Ms. Field-Pickering was born in Boston and grew up in Scituate, Mass. She graduated from Gettysburg College in Pennsylvania with a degree in English and received a master's in English from the Bread Loaf School of English at Middlebury College in 2003.

She joined the faculty at Chambersburg Area Senior High School in Pennsylvania in 1979 and taught there until 1995, specializing in advance placement English and drama. She directed student theatrical productions as the faculty adviser for the drama program.

She also performed in productions at the Summer Theatre at Gettysburg College.

In 1994, she participated in a four-week summer teaching program at the Folger Shakespeare Library. The next year, she applied for the position of head of education, which became vacant when the first person to hold that job, Peggy O'Brien, stepped down.

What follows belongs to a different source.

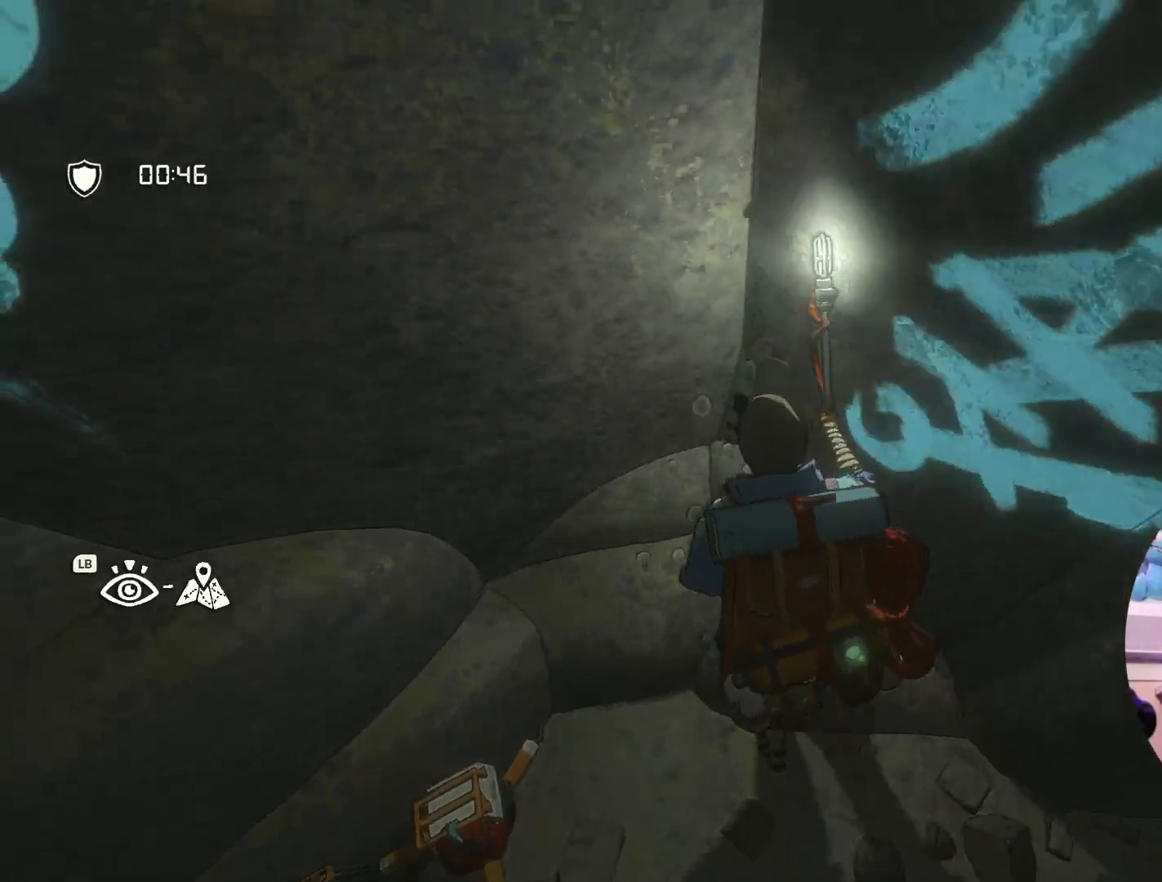
{"buttons": [], "left_stick": "down-left", "right_stick": "left", "events": [[150, "left_stick", "left"], [333, "left_stick", "down-left"], [383, "right_stick", "left"]]}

In 1998, Ms. Field-Pickering published "Discovering Shakespeare's Language" with Shakespearean scholar Rex Gibson.

"I think that elementary students are such in a mode of learning new words all the time that they don't get concerned about a word that they don't understand," Ms. Field-Pickering once said about challenge of Shakespeare's prose. "They start to revel in the sounds of the words and the rhythm of the words -- words like rabbit sucker, and boisterous, and cudgel and peevish, words that Shakespeare coined, or at least wrote down for the first time in the English language, and they really enjoy them."

Survivors include her husband, David Pickering, and their two sons, Andrew Pickering and Benjamin Field-Pickering, all of Silver Spring; her parents, Charles and Florita Field of Boca Grande, Fla., and Scituate; two sisters; and a brother.